Hello! I am using a web tool pipeline for clustering, alignment, and taxonomic assignment due to the computational limitations of my device. However, I noticed that it does not remove the chimera from my reads (I'm using de novo ABG OTU clustering algorithm). Since the pipeline run would give me the entire alignment and clustering output, including the taxonomy.qza artifact, is it ok to filter the chimera sequences later or I must filter chimera before clustering? My computer fails to run the clustering processes because I only work with limited RAM so I was thinking of running them in the web tool pipeline that I use and perform chimera removal after.
Basically this is my process:
- Make contigs from paired reads
- Dereplicate
- Alignment and OTU Clustering
- Chimera removal
- Filtering table and rep-seqs (rare OTUs, unwanted taxa, etc.)
- Alpha rarefaction
- mafft-fastree tree construction
- other downstream analysis (diversity metrics, etc.)
I perform steps 1 to 3 using online web tool and I receive the frequency table, sequences, and taxonomy artifacts. Then with those artifacts, I'm planning to do to do steps 4 to 8 locally.

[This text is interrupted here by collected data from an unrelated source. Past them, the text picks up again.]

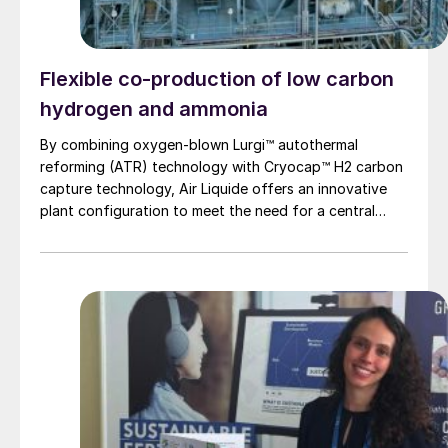
Flexible co-production of low carbon
hydrogen and ammonia
By combining oxygen-blown Lurgi™ autothermal
reforming (ATR) technology with Cryocap™ H2 carbon
capture technology, Air Liquide offers an innovative
plant configuration to meet the need for a central
production facility offering flexible product
diversification with hydrogen and ammonia at a scale
that satisfies extensive decarbonisation targets.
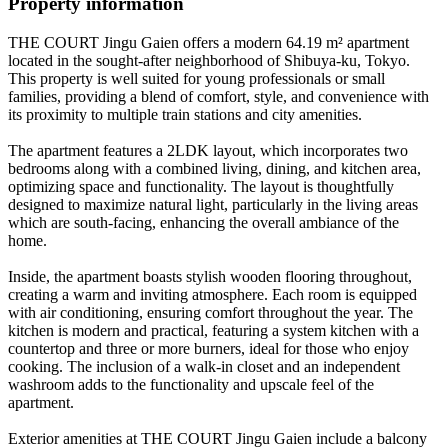
Property information
THE COURT Jingu Gaien offers a modern 64.19 m² apartment
located in the sought-after neighborhood of Shibuya-ku, Tokyo.
This property is well suited for young professionals or small
families, providing a blend of comfort, style, and convenience with
its proximity to multiple train stations and city amenities.
The apartment features a 2LDK layout, which incorporates two
bedrooms along with a combined living, dining, and kitchen area,
optimizing space and functionality. The layout is thoughtfully
designed to maximize natural light, particularly in the living areas
which are south-facing, enhancing the overall ambiance of the
home.
Inside, the apartment boasts stylish wooden flooring throughout,
creating a warm and inviting atmosphere. Each room is equipped
with air conditioning, ensuring comfort throughout the year. The
kitchen is modern and practical, featuring a system kitchen with a
countertop and three or more burners, ideal for those who enjoy
cooking. The inclusion of a walk-in closet and an independent
washroom adds to the functionality and upscale feel of the
apartment.
Exterior amenities at THE COURT Jingu Gaien include a balcony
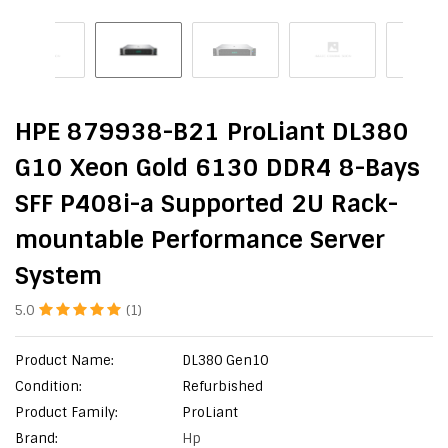
HPE 879938-B21 ProLiant DL380
G10 Xeon Gold 6130 DDR4 8-Bays
SFF P408i-a Supported 2U Rack-
mountable Performance Server
System
5.0
(1)
Product Name:
DL380 Gen10
Condition:
Refurbished
Product Family:
ProLiant
Brand:
Hp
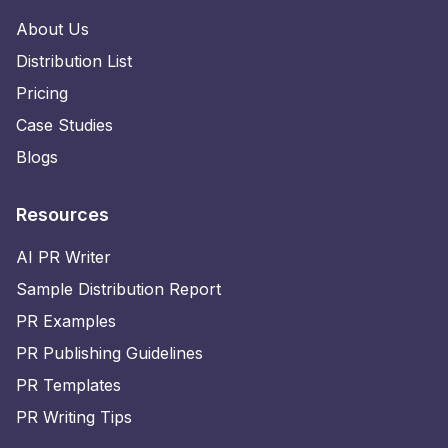
About Us
Distribution List
Pricing
Case Studies
Blogs
Resources
AI PR Writer
Sample Distribution Report
PR Examples
PR Publishing Guidelines
PR Templates
PR Writing Tips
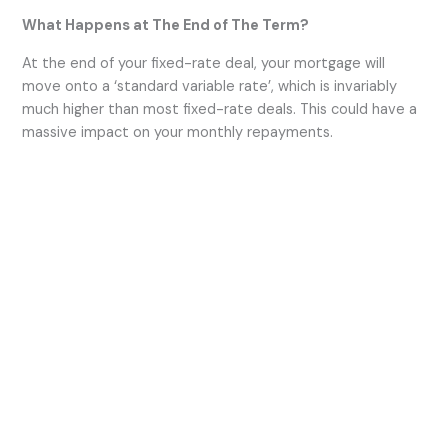
What Happens at The End of The Term?
At the end of your fixed-rate deal, your mortgage will
move onto a ‘standard variable rate’, which is invariably
much higher than most fixed-rate deals. This could have a
massive impact on your monthly repayments.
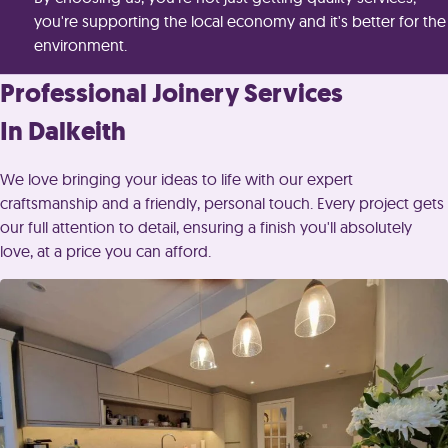
you're supporting the local economy and it's better for the
environment.
Professional Joinery Services
In Dalkeith
We love bringing your ideas to life with our expert
craftsmanship and a friendly, personal touch. Every project gets
our full attention to detail, ensuring a finish you'll absolutely
love, at a price you can afford.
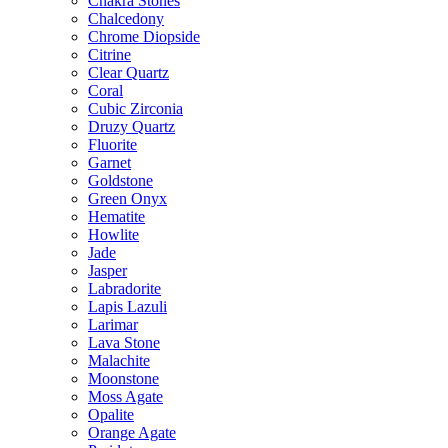
Chakra Stones
Chalcedony
Chrome Diopside
Citrine
Clear Quartz
Coral
Cubic Zirconia
Druzy Quartz
Fluorite
Garnet
Goldstone
Green Onyx
Hematite
Howlite
Jade
Jasper
Labradorite
Lapis Lazuli
Larimar
Lava Stone
Malachite
Moonstone
Moss Agate
Opalite
Orange Agate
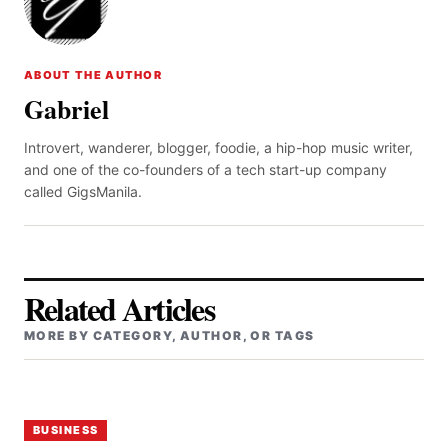
ABOUT THE AUTHOR
Gabriel
Introvert, wanderer, blogger, foodie, a hip-hop music writer,
and one of the co-founders of a tech start-up company
called GigsManila.
Related Articles
MORE BY CATEGORY, AUTHOR, OR TAGS
BUSINESS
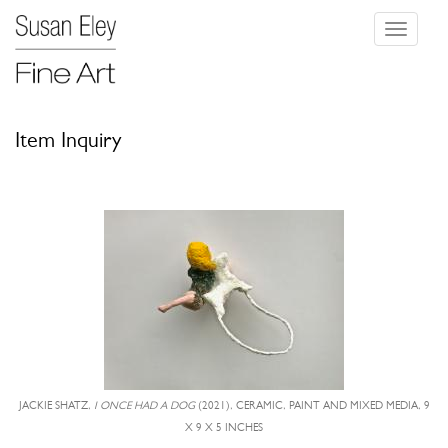
Toggle
navigati
Item Inquiry
JACKIE SHATZ,
I ONCE HAD A DOG
(2021), CERAMIC, PAINT AND MIXED MEDIA, 9
X 9 X 5 INCHES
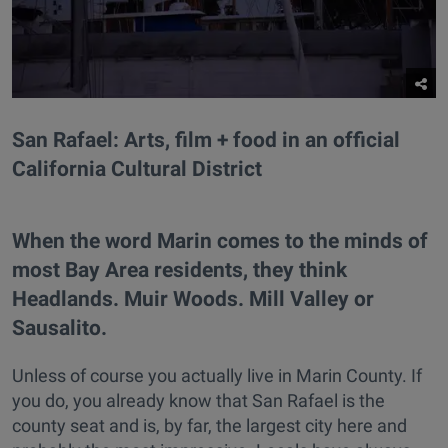
San Rafael: Arts, film + food in an official
California Cultural District
When the word Marin comes to the minds of
most Bay Area residents, they think
Headlands. Muir Woods. Mill Valley or
Sausalito.
Unless of course you actually live in Marin County. If
you do, you already know that San Rafael is the
county seat and is, by far, the largest city here and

I actually tried doing it and my frequency table shows considerable drop in my number of features in frequency table.qzv (which I assume are OTUs). But I am not sure if it's technically correct or logical because most of the posts here run chimera removal before clustering.
Also according to tutorial overview
q2-vsearch
implements three different OTU clustering strategies: de novo, closed reference, and open reference. All should be preceded by basic quality-score-based filtering and followed by chimera filtering and aggressive OTU filtering (the treacherous trio, a.k.a. the Bokulich method)
Thank you. I hope you are all well.
P.S. the web pipeline I use do not support dada-denoise so I'm stuck with OTUs rather than ASVs.